Route information
- Maintained by the eThekwini Metropolitan Municipality
- Length: 17 km (11 mi)

Major junctions
- North end: M25 in KwaMashu
- M5 in Newlands West N2 in Springfield Park, Durban R102 in Umgeni Park, Durban
- South end: M4 in Durban North, Durban

Location
- Country: South Africa
- Towns: KwaMashu, Newlands West, Durban

Highway system
- Numbered routes of South Africa;
| ← M20 |  | → M22 |

= M21 (Durban) =

Metropolitan route in eThekwini, South Africa

The M21 is a metropolitan route in the eThekwini Metropolitan Municipality, South Africa linking Durban with Phoenix via Newlands West and KwaMashu.

== Route ==

The M21 officially starts at the M25 interchange between Phoenix and KwaMashu as Malendela Road. It heads through KwaMashu in a southwesterly direction, passing through the KwaMashu Central Business District (CBD) and then turning to a south-southwesterly direction to intersect the M5 (Dumisani Makhaye Drive). After the M5, the M21 proceeds to enter into Newlands West as Inanda Road, bordering the township to the east and winding down the hilly topography in a south-easterly direction until it meets the N2 highway at the Exit 170 interchange.

After the N2, the M21 proceeds to enter Durban where it passes through the industrial area of Springfield Park in an easterly direction and changes its name to Sea Cow Lake Road after intersecting with Sea Cow Lake Road (to Sea Cow Lake).
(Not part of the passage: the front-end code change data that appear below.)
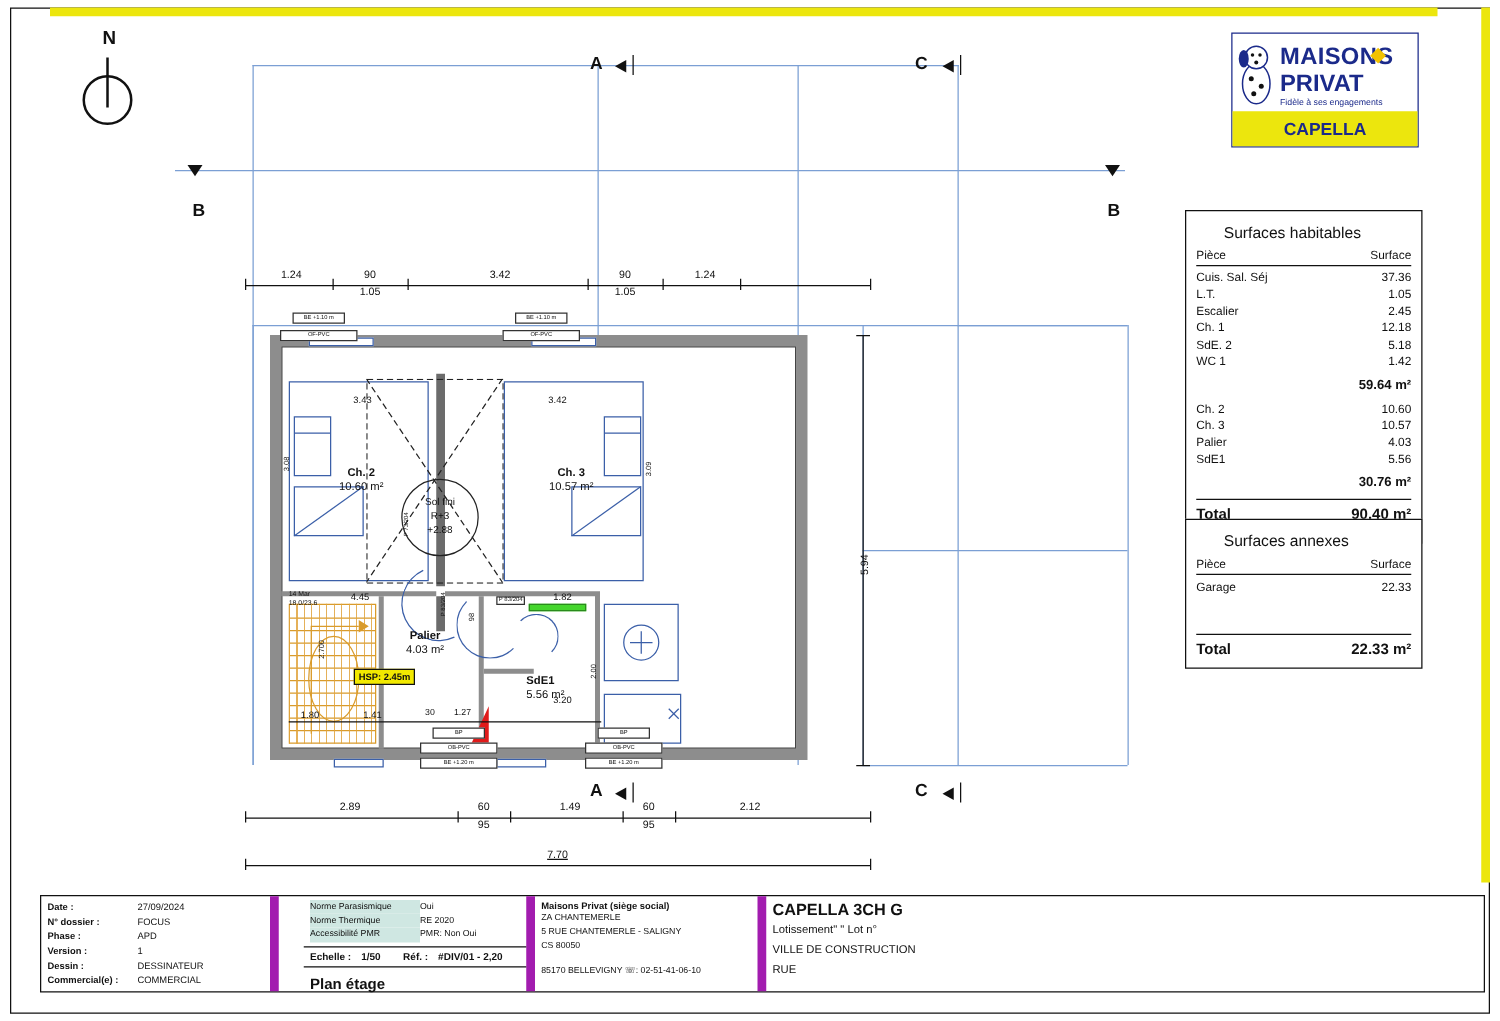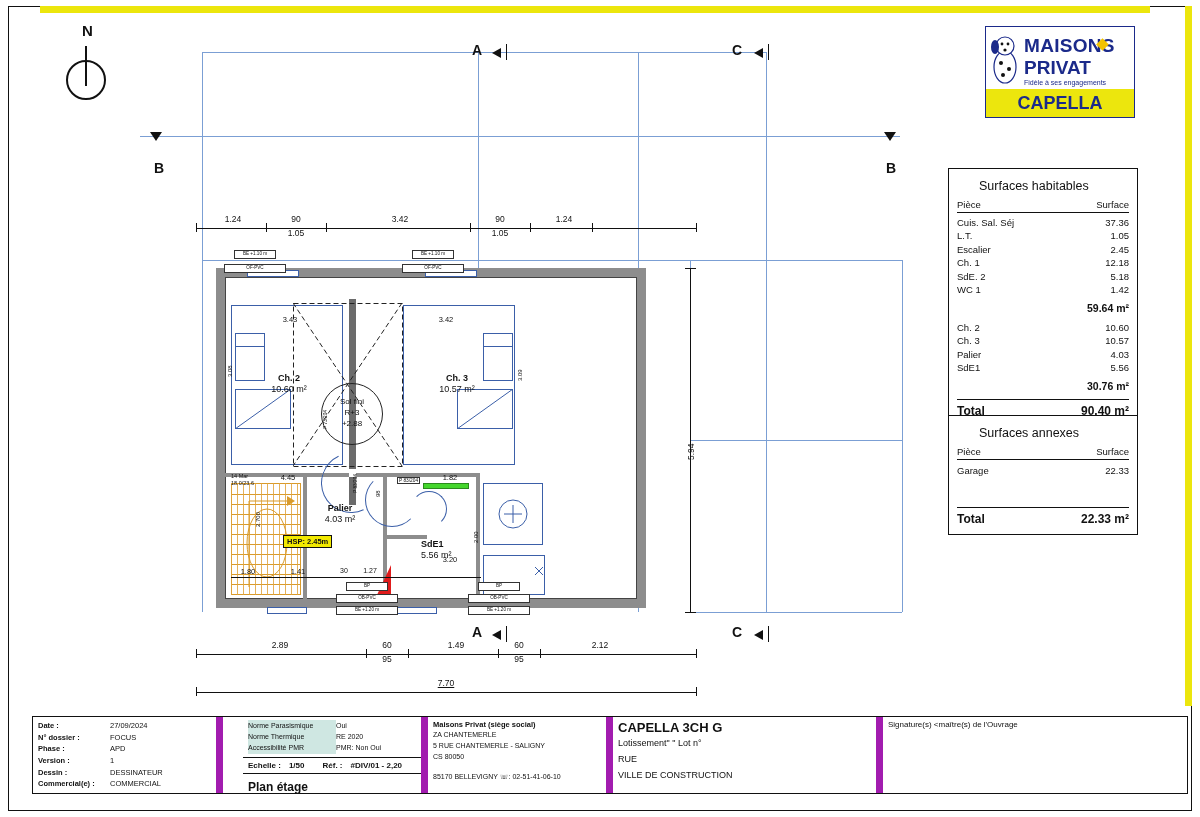--- a/index.html
+++ b/index.html
@@ -132,21 +132,21 @@
   }
   .logo .m1{ position:absolute; left:38px; top:8px; font-size:19px; font-weight:bold; color:#1b2a8a; letter-spacing:.3px;}
   .logo .m2{ position:absolute; left:38px; top:30px; font-size:19px; font-weight:bold; color:#1b2a8a;}
   .logo .diamond{
     position:absolute; left:112px; top:13px; width:9px; height:9px;
     background:#f2c200; transform:rotate(45deg);
   }
   .logo .tag{ position:absolute; left:38px; top:52px; font-size:7px; color:#1b2a8a;}
   .logo .cap{
     position:absolute; left:0; bottom:0; width:100%; height:28px; background:#ece60d;
-    color:#1b2a8a; font-size:18px; font-weight:bold; display:flex; align-items:center; justify-content:center;
+    color:#1b2a8a; font-size:14px; font-weight:bold; display:flex; align-items:center; justify-content:center;
   }
 
   .surfbox{
     position:absolute; left:948px; top:168px; width:190px;
     border:1px solid #111; padding:10px 8px 8px 8px; background:#fff;
   }
   .surfbox.b2{ top:415px; }
   .surf-title{ font-size:12.5px; margin-bottom:6px; padding-left:22px;}
   .surf-title b{ font-weight:normal; }
   .hdr{ display:flex; justify-content:space-between; font-size:9.5px; border-bottom:1px solid #111; padding-bottom:2px; margin-bottom:3px;}
@@ -590,22 +590,19 @@
       <div class="l">ZA CHANTEMERLE</div>
       <div class="l">5 RUE CHANTEMERLE - SALIGNY</div>
       <div class="l">CS 80050</div>
       <div class="l" style="margin-top:8px;">85170 BELLEVIGNY    ☏: 02-51-41-06-10</div>
     </div>
 
 
     <div class="c c5">
       <div class="big">CAPELLA 3CH G</div>
       <div class="l">Lotissement"   " Lot n°</div>
+      <div class="l">VILLE DE CONSTRUCTION</div>
       <div class="l">RUE</div>
-      <div class="l">VILLE DE CONSTRUCTION</div>
-    </div>
-
-    <div class="c c6">
-      <div class="t">Signature(s) &lt;maître(s) de l'Ouvrage</div>
-    </div>
+    </div>
+
   </div>
 
 </div>
 
 </body></html>

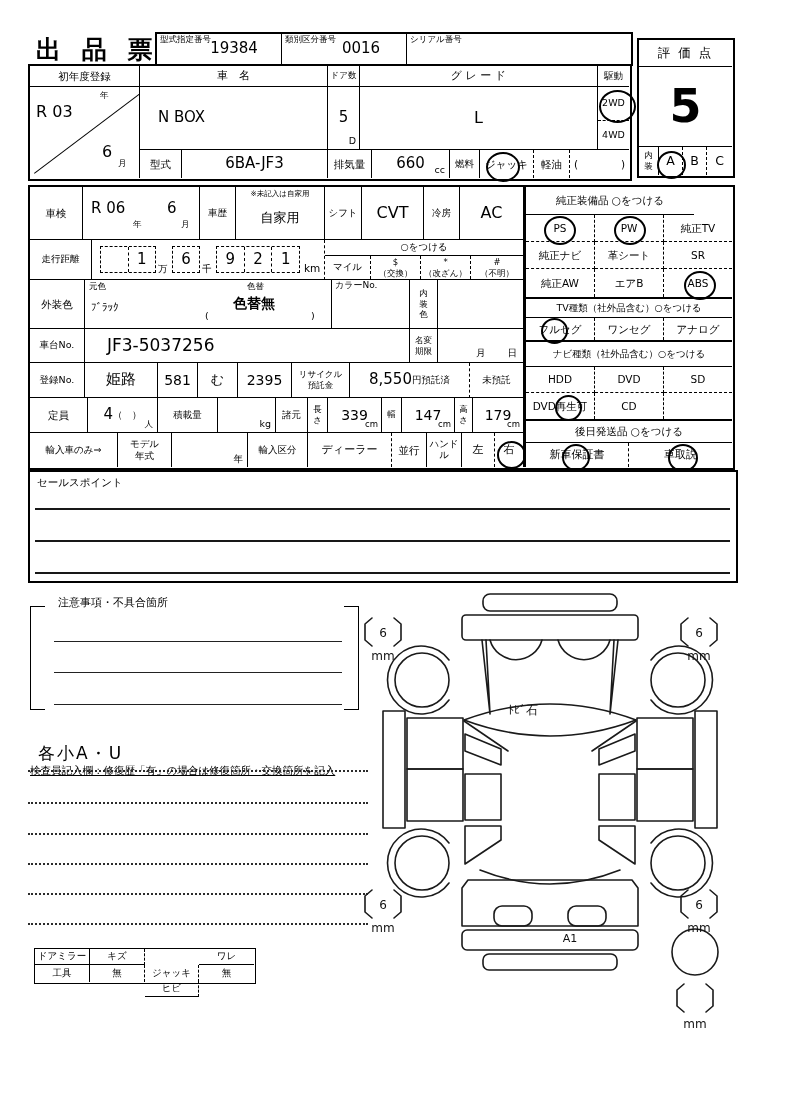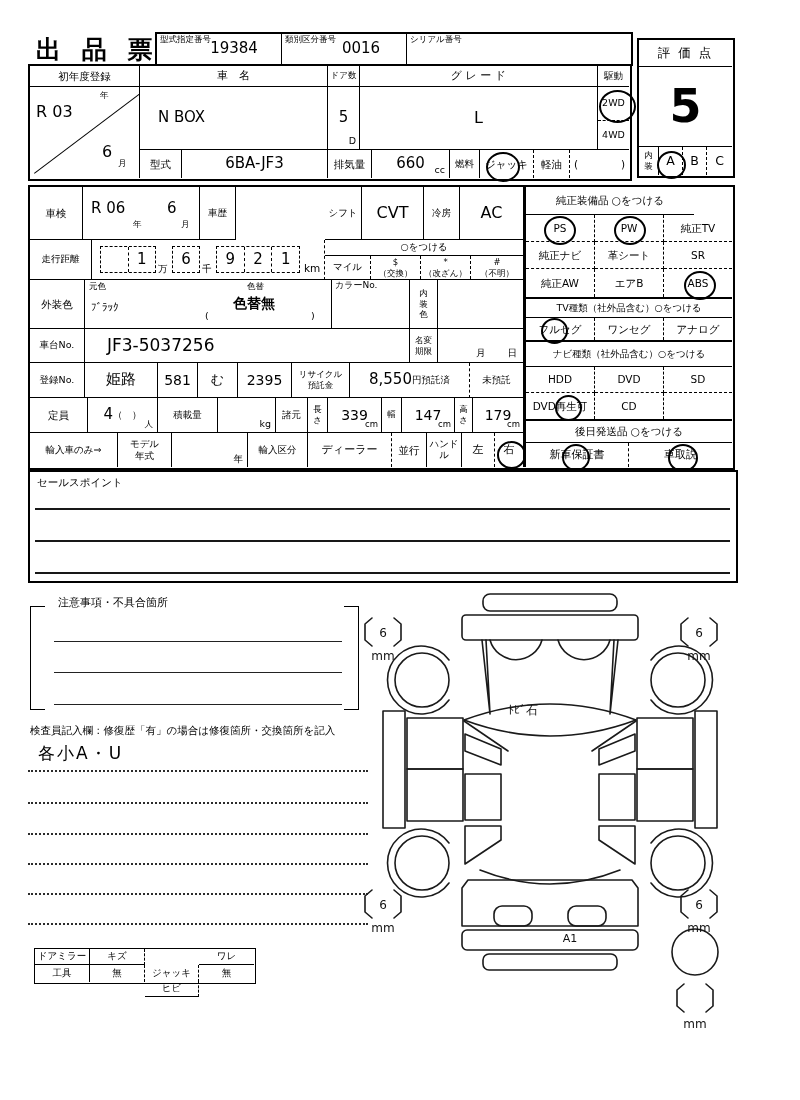--- a/index.html
+++ b/index.html
@@ -103,20 +103,24 @@
     <div style="position:absolute;left:493px;top:0;width:2.5px;height:280px;background:#000;"></div>
 
     <div class="c bR bB f10" style="left:0;top:0;width:53px;height:53px;">車検</div>
     <div class="c bR bB" style="left:53px;top:0;width:117px;height:53px;">
       <span class="f15" style="position:absolute;left:8px;top:13px;">R 06</span>
       <span class="f8" style="position:absolute;left:50px;top:33px;">年</span>
       <span class="f15" style="position:absolute;left:84px;top:13px;">6</span>
       <span class="f8" style="position:absolute;left:98px;top:33px;">月</span>
     </div>
     <div class="c bR bB f9" style="left:170px;top:0;width:36px;height:53px;">車歴</div>
+    <div class="c bR bB" style="left:206px;top:0;width:89px;height:53px;">
+      <span class="f7" style="position:absolute;top:3px;left:0;width:100%;text-align:center;">※未記入は自家用</span>
+      <span class="f13" style="padding-top:10px;">自家用</span>
+    </div>
     <div class="c bR bB f9" style="left:295px;top:0;width:37px;height:53px;">シフト</div>
     <div class="c bR bB f16" style="left:332px;top:0;width:62px;height:53px;">CVT</div>
     <div class="c bR bB f9" style="left:394px;top:0;width:36px;height:53px;">冷房</div>
     <div class="c bB f16" style="left:430px;top:0;width:63px;height:53px;">AC</div>
 
     <div class="c bB f9" style="left:0;top:53px;width:62px;height:40px;border-right:1px solid #000;">走行距離</div>
     <div class="c dR bB" style="left:62px;top:53px;width:233px;height:40px;">
       <div class="dashbox" style="left:8px;top:6px;width:56px;height:27px;">
         <span></span>
           <span>1</span>
@@ -288,21 +292,21 @@
     <div class="ln" style="left:5px;top:100px;width:695px;"></div>
   </div>
 
   <div class="c f11" style="left:58px;top:595px;width:200px;height:16px;justify-content:flex-start;">注意事項・不具合箇所</div>
   <div style="position:absolute;left:30px;top:606px;width:15px;height:104px;border-left:1.7px solid #000;border-top:1.7px solid #000;border-bottom:1.7px solid #000;box-sizing:border-box;"></div>
   <div style="position:absolute;left:344px;top:606px;width:15px;height:104px;border-right:1.7px solid #000;border-top:1.7px solid #000;border-bottom:1.7px solid #000;box-sizing:border-box;"></div>
   <div class="tln" style="left:54px;top:641px;width:288px;"></div>
   <div class="tln" style="left:54px;top:672px;width:288px;"></div>
   <div class="tln" style="left:54px;top:704px;width:288px;"></div>
 
-  <div class="c f10" style="left:30px;top:722px;width:340px;height:16px;justify-content:flex-start;">検査員記入欄：修復歴「有」の場合は修復箇所・交換箇所を記入</div>
+  <div class="c f10" style="left:30px;top:762px;width:340px;height:16px;justify-content:flex-start;text-decoration:underline;">検査員記入欄：修復歴「有」の場合は修復箇所・交換箇所を記入</div>
   <div class="c f17" style="left:38px;top:742px;width:200px;height:24px;justify-content:flex-start;letter-spacing:2px;">各小A・U</div>
 
   <div class="dot" style="top:770px;"></div>
   <div class="dot" style="top:802px;"></div>
   <div class="dot" style="top:833px;"></div>
   <div class="dot" style="top:863px;"></div>
   <div class="dot" style="top:893px;"></div>
   <div class="dot" style="top:923px;"></div>
 
   <div style="position:absolute;left:34px;top:948px;width:222px;height:36px;border:1.5px solid #000;box-sizing:border-box;">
Shortly after, the M21 intersects with the R102 (Chris Hani Road). It turns right onto Chris Hani Road, cosigning with the R102 for only 110 meters and then turning left in an easterly direction straddling along the northern banks of the uMngeni River. It borders the Durban North suburbs of Umgeni Park and Prospect Hall to the south before ending at the exit 3 interchange with the M4 (Ruth First Highway).